The room was on the fifth virtual floor and decorated distastefully in that eighties American corporate aesthetic. Beechwood tables, eight shoved together to form a boardroom folly, drunk grey plastic blinds covering un-openable windows, blue-red diamonded carpet that no-one would own up to having designed, had anyone actually designed it.
Outside the window-in-a-window ran a silent highway and half-alive trees encircled with black railings, the ubiquitous view of the building’s twin, separated at birth by a tarmacked parking lot, and randomly-placed office workers smoking their breaks away in frantic, unending puffs.
Christ, I said quietly, what-the-hell am I doing, before a steady knock turned me around toward the door.
“Hi,” I said in my virtual voice, which I'd never got used to.
“Hello,” he replied, and closed the door behind him. “Take a seat, any seat.”
I sat my avatar down and watched as this wide man in faded blue jeans sat down opposite me.
“I’m Anthony,” he said, offering a bunch of porky fingers. I shook the outstretched hand. “Why do you want to work here,” he asked, pushing his dark frames up on his nose and crossing his arms.
“I’ve heard a lot about your company, it’s got a great reputation. So, you know, here I kind of am,” I replied, somewhat detached from this strange, disconnected experience.
A smile arrived suddenly on Anthony’s face, giving him a maniacal clownish look. And then he began:
“You liked our reputation, you wanna improve your station, so you’ve come to our nation to show your dedication.”
And he just sat there grinning.
I want to run, I thought, but I can’t. I could end this, but that would jeopardize other interviews.

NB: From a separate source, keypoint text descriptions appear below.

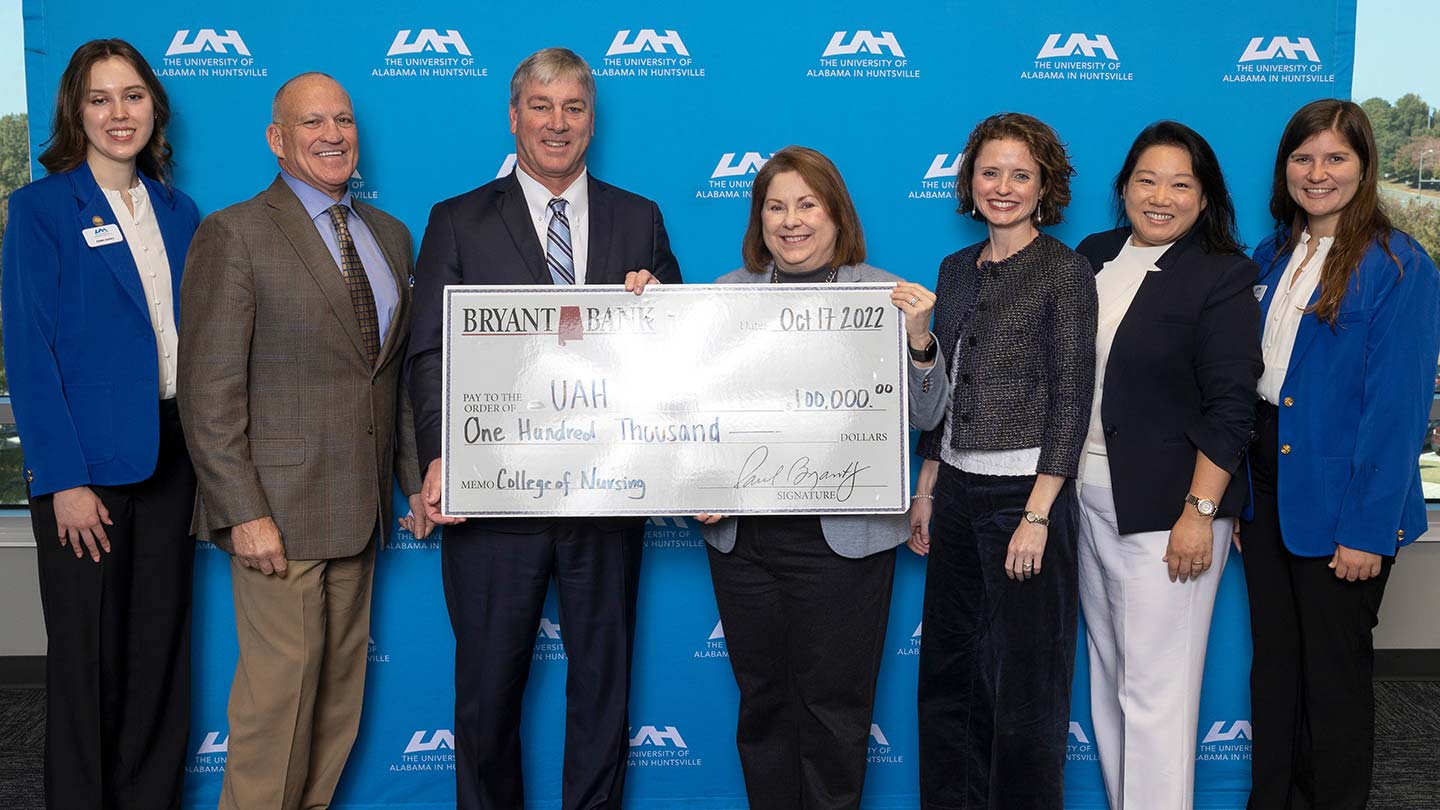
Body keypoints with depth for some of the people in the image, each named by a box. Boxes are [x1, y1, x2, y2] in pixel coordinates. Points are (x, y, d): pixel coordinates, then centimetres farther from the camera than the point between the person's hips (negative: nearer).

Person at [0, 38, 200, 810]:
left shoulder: (179, 214, 11)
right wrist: (66, 479, -15)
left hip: (170, 456, 5)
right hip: (85, 462, -4)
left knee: (161, 651, 11)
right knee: (86, 659, 5)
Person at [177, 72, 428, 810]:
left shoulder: (389, 235, 12)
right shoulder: (233, 235, -7)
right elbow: (208, 392, -11)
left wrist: (415, 479, 11)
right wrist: (245, 513, -16)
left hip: (360, 506, 6)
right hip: (280, 507, -6)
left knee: (341, 685, 13)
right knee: (281, 688, -2)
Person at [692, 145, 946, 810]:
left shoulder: (887, 295, 0)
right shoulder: (727, 294, 7)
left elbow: (924, 418, -4)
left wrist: (918, 339, -18)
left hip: (841, 533, -3)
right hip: (742, 532, 3)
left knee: (833, 705, 5)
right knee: (761, 699, 14)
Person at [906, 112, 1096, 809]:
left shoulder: (1064, 271, -6)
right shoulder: (957, 269, 12)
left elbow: (1071, 398, -11)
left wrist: (1037, 514, -16)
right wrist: (926, 491, 13)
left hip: (1025, 490, -6)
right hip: (956, 489, 6)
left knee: (1023, 678, 4)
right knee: (946, 669, 14)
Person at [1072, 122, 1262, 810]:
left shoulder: (1222, 276, -8)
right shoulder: (1093, 257, 9)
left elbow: (1230, 408, -12)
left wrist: (1199, 512, -18)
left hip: (1165, 512, -6)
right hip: (1087, 500, 7)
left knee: (1154, 690, -2)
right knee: (1107, 674, 16)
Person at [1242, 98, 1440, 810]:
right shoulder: (1272, 257, 8)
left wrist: (1367, 529, -17)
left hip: (1338, 505, -6)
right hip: (1266, 490, 6)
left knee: (1334, 672, 8)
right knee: (1273, 662, 16)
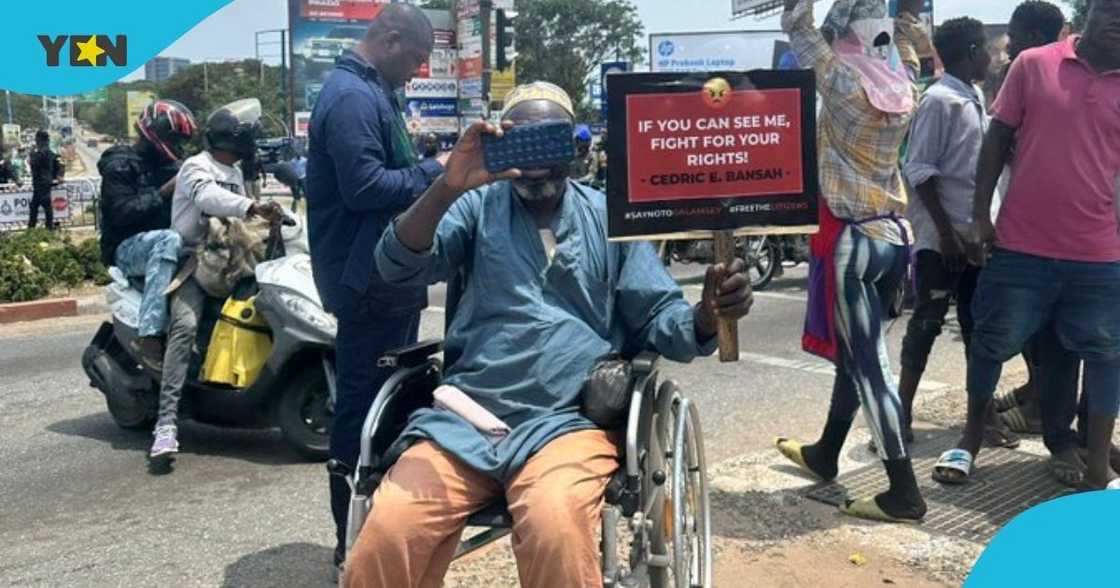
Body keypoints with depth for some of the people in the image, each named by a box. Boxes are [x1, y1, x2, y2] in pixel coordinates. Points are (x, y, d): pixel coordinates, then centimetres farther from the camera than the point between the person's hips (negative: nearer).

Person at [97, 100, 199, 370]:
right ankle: (149, 337, -46)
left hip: (163, 243, 7)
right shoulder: (120, 164, -4)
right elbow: (121, 212, -18)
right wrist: (163, 193, -21)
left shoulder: (171, 166, 18)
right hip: (128, 247, -7)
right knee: (169, 240, -39)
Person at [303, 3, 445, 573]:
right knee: (364, 407, -4)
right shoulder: (352, 96, -17)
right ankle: (356, 541, 7)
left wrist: (431, 169, 8)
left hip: (387, 273, 11)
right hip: (370, 278, -11)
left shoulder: (370, 91, 18)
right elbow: (364, 187, -25)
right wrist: (434, 170, -16)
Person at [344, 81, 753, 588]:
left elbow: (659, 318, 10)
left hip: (567, 419, -1)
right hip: (465, 415, 1)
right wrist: (449, 186, -20)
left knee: (555, 529, -33)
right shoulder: (479, 205, 12)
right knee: (385, 537, -23)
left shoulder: (609, 217, 12)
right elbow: (400, 266, -4)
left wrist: (708, 316, -14)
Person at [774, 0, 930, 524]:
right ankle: (824, 454, 36)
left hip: (853, 240, -8)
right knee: (854, 354, 19)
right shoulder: (905, 84, 2)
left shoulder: (844, 82, -15)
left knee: (869, 366, -2)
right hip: (895, 234, 8)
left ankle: (904, 492, 3)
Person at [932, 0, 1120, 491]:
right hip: (1021, 244, -1)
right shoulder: (1033, 65, -1)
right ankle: (971, 439, 28)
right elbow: (998, 139, 1)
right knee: (991, 342, 8)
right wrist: (981, 214, -4)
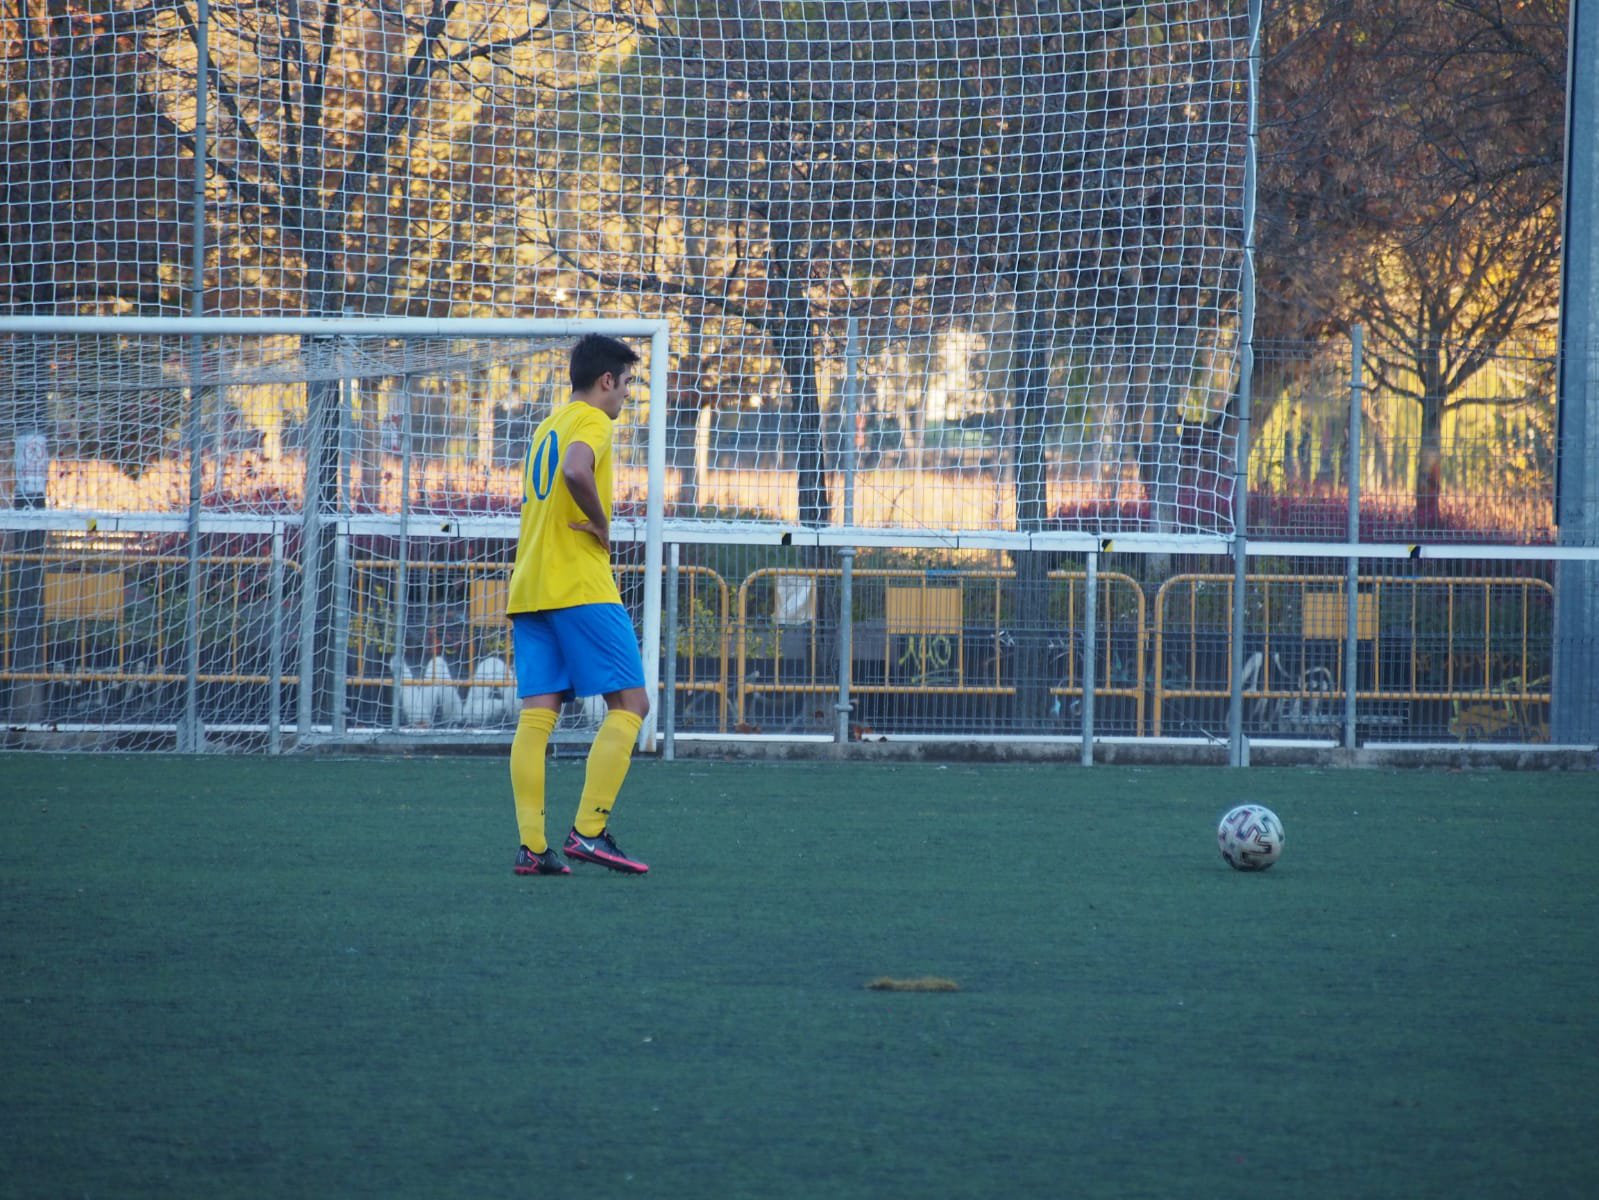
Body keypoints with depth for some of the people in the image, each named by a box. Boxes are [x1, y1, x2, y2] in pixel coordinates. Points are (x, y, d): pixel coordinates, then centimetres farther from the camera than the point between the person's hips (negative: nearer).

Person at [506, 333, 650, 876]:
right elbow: (575, 471, -26)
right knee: (629, 704, -4)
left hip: (528, 589, 8)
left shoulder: (547, 426, 22)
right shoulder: (591, 422, -6)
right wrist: (602, 525, -13)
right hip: (581, 586, -8)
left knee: (536, 715, 1)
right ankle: (589, 830, -14)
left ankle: (532, 845, -7)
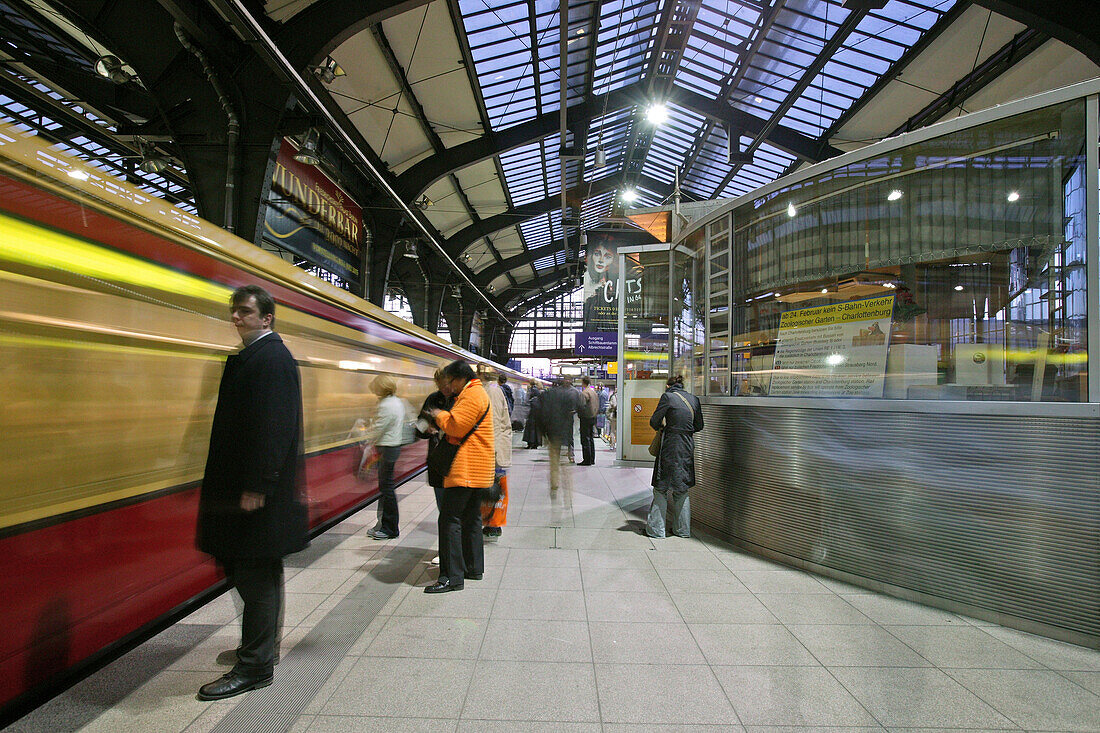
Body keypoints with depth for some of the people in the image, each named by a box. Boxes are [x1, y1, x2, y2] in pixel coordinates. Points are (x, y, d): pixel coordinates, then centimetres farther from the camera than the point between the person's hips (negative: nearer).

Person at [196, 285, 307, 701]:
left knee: (256, 576, 1)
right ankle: (262, 647, 37)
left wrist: (256, 487, -23)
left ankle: (254, 667, 14)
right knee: (257, 574, 21)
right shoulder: (250, 356, 16)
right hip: (245, 488, 10)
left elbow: (273, 427, -22)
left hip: (259, 492, -10)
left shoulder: (270, 358, -15)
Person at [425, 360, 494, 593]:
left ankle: (452, 576, -5)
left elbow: (456, 426, -21)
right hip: (477, 469, 11)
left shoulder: (472, 395, -12)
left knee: (449, 519, -9)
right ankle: (474, 567, 25)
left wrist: (439, 415, -3)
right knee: (471, 518, 16)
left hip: (466, 469, -11)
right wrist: (440, 423, 8)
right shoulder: (477, 393, 22)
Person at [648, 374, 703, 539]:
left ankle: (657, 529, 8)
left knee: (661, 488, 5)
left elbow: (654, 422, -6)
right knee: (682, 490, 17)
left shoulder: (668, 397, -7)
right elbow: (699, 426, 12)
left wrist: (661, 428, 15)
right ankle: (683, 529, 23)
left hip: (670, 447, -5)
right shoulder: (693, 398, 8)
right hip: (688, 447, 6)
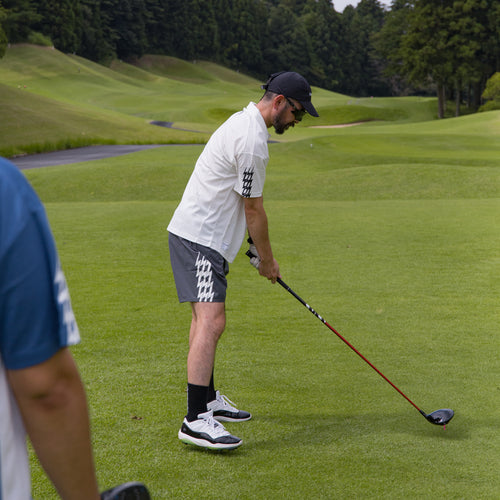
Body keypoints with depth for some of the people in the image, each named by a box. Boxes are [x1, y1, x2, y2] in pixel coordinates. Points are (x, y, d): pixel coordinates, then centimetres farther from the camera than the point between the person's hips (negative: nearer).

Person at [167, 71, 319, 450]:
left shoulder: (244, 122, 15)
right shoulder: (252, 141, -19)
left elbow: (246, 205, 22)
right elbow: (253, 209, -12)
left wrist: (258, 249, 23)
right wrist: (267, 259, 0)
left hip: (202, 234, 11)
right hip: (199, 237, -11)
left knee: (208, 316, 18)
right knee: (211, 321, -19)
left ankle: (207, 398, 30)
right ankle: (196, 419, -24)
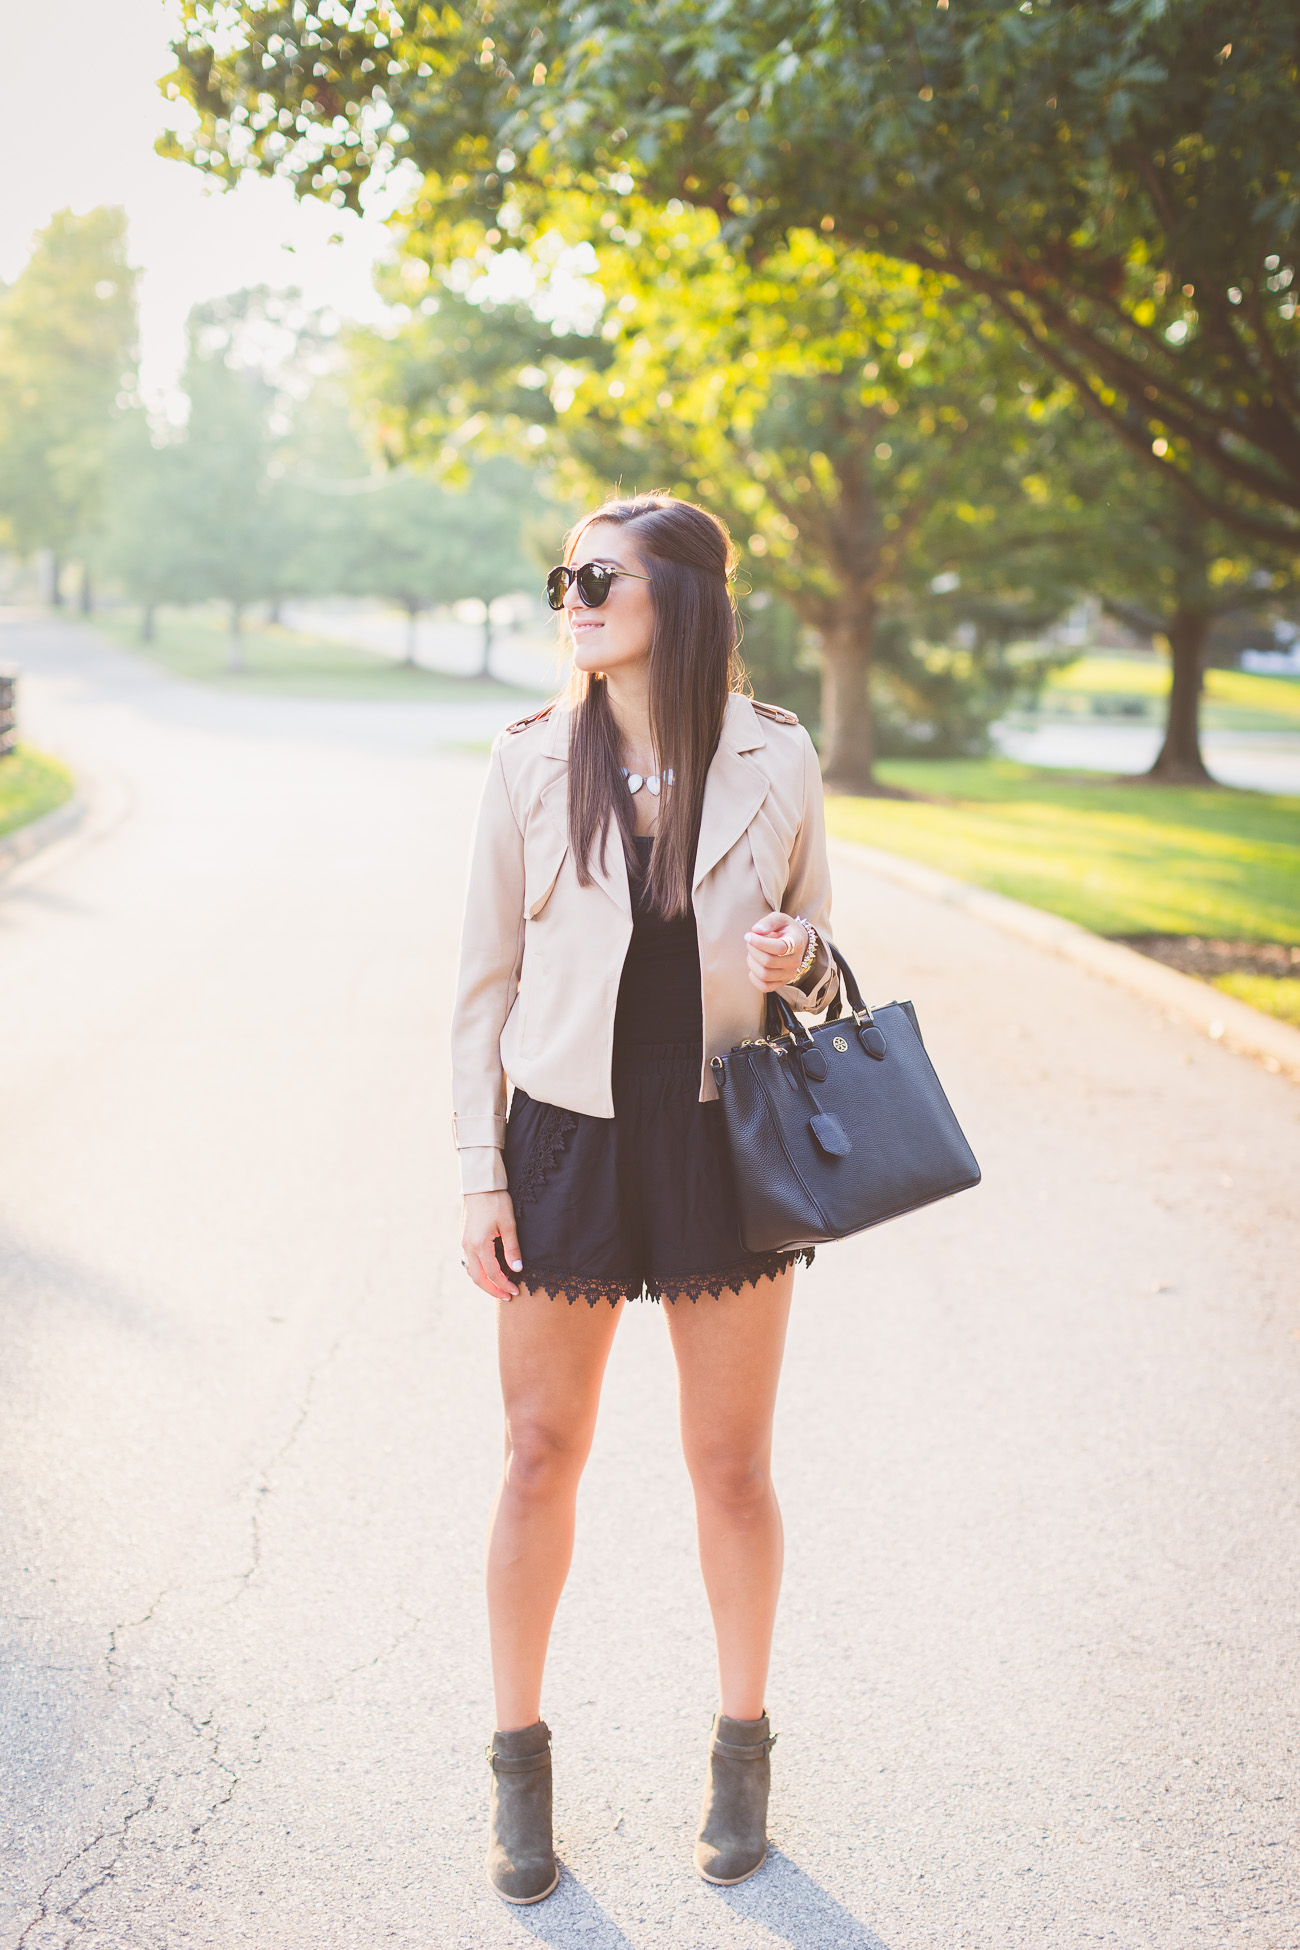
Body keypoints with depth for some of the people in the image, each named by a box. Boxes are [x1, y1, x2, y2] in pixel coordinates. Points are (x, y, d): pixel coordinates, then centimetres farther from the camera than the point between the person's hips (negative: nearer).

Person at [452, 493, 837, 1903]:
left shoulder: (774, 761, -2)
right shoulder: (531, 763, -2)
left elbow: (815, 954, 10)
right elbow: (487, 979, 2)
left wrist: (799, 958, -14)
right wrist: (479, 1168, -3)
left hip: (727, 1146, 0)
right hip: (569, 1138, 0)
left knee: (731, 1466, 10)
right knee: (541, 1458, 7)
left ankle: (741, 1750, 31)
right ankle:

So, I smiled too, not as stupidly as him, I hoped.
“Right,” I said.
Anthony was still smiling that same smile, as if temporarily stuck. And his lips seemed to be moving very slightly, though no words were coming out. Glitching, as my kids would say. His head was also gently rocking side-to-side.
Was he having an aneurysm? Can you have a virtual aneurysm What do you do when someone has that. Hit the pause button, the mute button, the end button? Any button?
Anthony, still grinning, still silently mumbling, still rocking, was staring at me with oceany eyes. I reached for the pause when Anthony spoke again,
“He came from far away, came here just to say, how really great we were, decided he’d concur. All the way from Britain, and now the, uhh … Brit is smitten, the future’s been written and he knows he won’t get bitten.”
Then silence again. Seconds passed slowly. This was bizarre.
“Ok,” I said, “that was great. The smitten bit took a while, eh.”
“How much do you want,” he asked suddenly.
“How much do you want? Salary.”
That’s never an easy question to answer, particularly when you’re sitting opposite a still-grinning lunatic beat poet.
Anthony grasped his hands together, let his large head drop to the left, stared at me from that position, waiting for my answer.
“Ok,” I said. “I’d like to get one-fifteen.”
Too high? Too low? Silence again. And then he stopped grinning suddenly, opened his mouth wide, made a huge ‘O’ and then after another pause said,
“He wants a salary of one-fifteen, paid to him in US green for his services to the cause …”
And then he just stopped. Mid-stanza.
The mouth was back in the ‘O’. I noticed how almost perfectly round the ‘O’ was. Was that supposed to happen? A few more seconds passed, then the ‘O’ narrowed, and he finished,
“… where he’ll perform to much applause.”
It was the cadence, I could tell, that tripped him up. Glad he got there.
“Right,” I said.
“Monday,” Anthony said, offering the meaty hand again.
“Monday. Great,” I said, “thank you.”
I pressed the ‘agreement’ button quickly, and the CEO stopped the neuro-electroencephalographic telecranial monitor, and went back to reading his Edward Lear.